The grand old lady QE2 tied up in Zeebrugge

Among the many uses for the verb “tie up” I’m going with the nautical interpretation: to tie a boat to something with a rope, chain etc (synonym: moor). (Although I do keep thinking of the title of the 1989 Pedro Almodóvar film “Tie Me Up! Tie Me Down!” — but I have no photos for that!)

Lord Nelson’s mooring lines around a bollard, keeping the ship tied up in Galle, Sri Lanka

This is what happens when a number of ships have tied up together — and one wants to leave (us, in this case). (Galle, Sri Lanka)

Do you think this dockworker in Mauritius is pondering the accomplished way we tied up Lord Nelson?

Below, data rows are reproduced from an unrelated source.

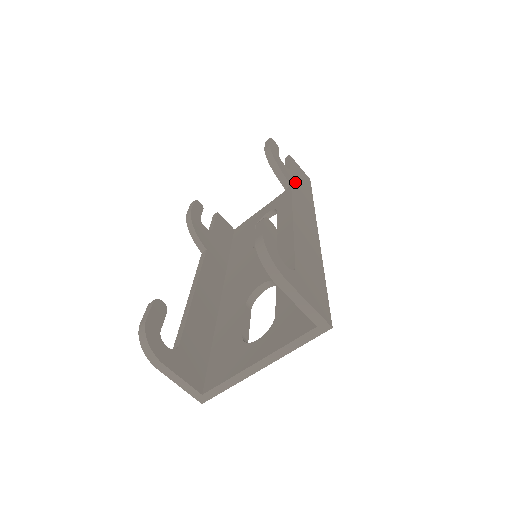
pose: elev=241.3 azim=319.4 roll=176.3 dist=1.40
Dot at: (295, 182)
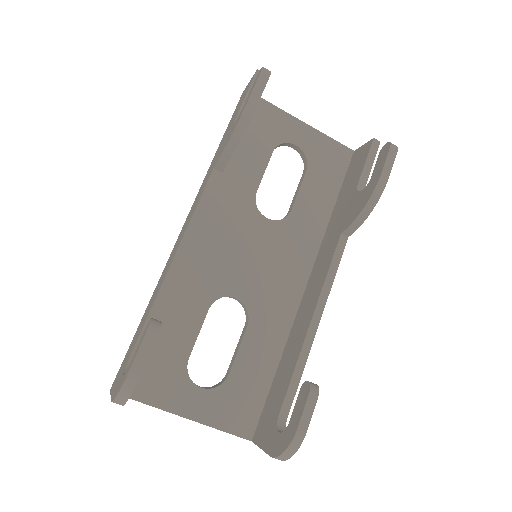
Dot at: occluded
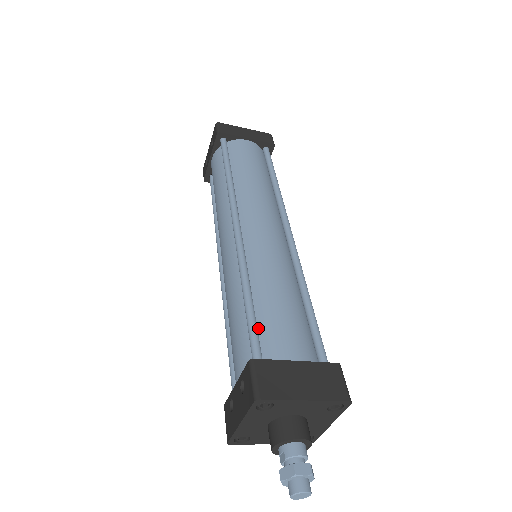
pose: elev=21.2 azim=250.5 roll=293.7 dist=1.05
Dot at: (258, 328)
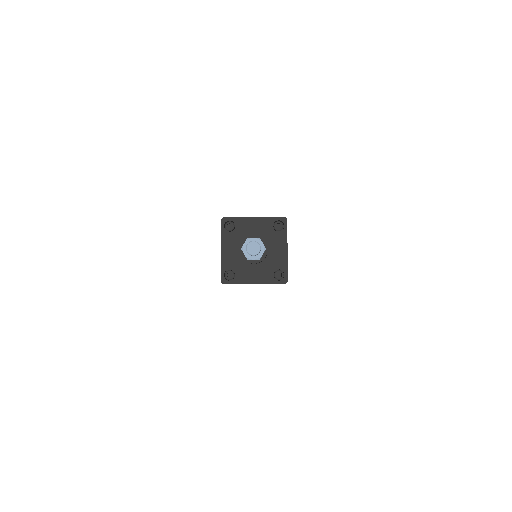
Dot at: occluded
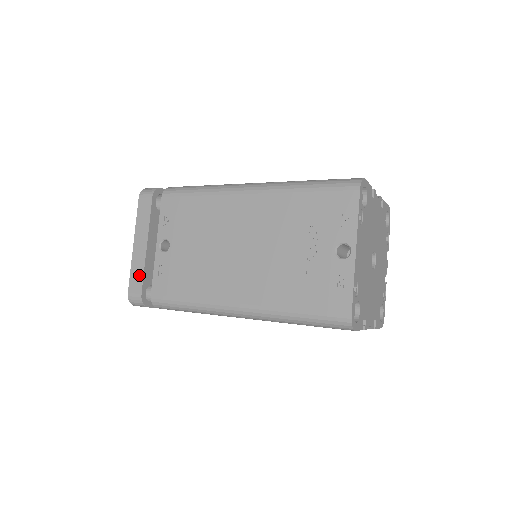
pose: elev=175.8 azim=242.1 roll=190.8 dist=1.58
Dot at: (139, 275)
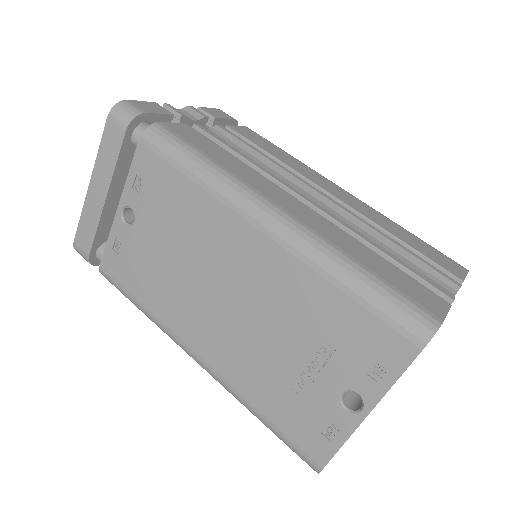
Dot at: (90, 230)
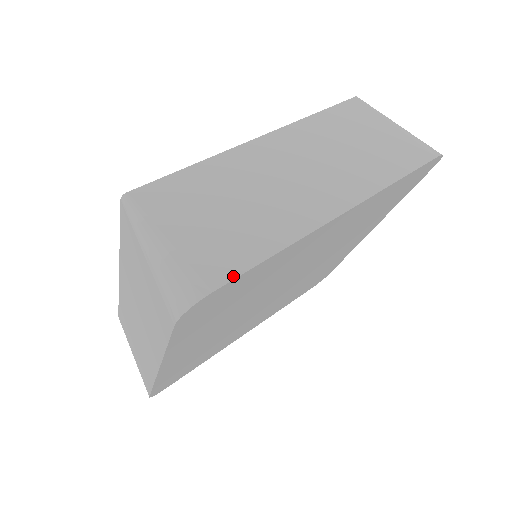
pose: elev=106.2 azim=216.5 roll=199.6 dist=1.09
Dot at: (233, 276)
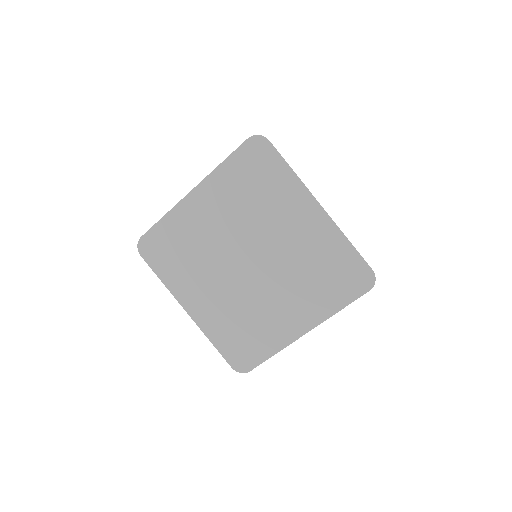
Dot at: occluded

Queen Mary 2, tied up in Sydney. This is the only cruise ship that ties up here ‘stern first’ so that its bow sticks out into the harbour.

Tenacious, tied up in Sydney (with the hideous “blot on the landscape” towers of Barangaroo behind)

Tenacious tied up in Fiji.

Voyager of the Seas, tied up in Sydney.

Posted for Becky’s SquareUp challenge. I’ve gone with “playing around with the word up”.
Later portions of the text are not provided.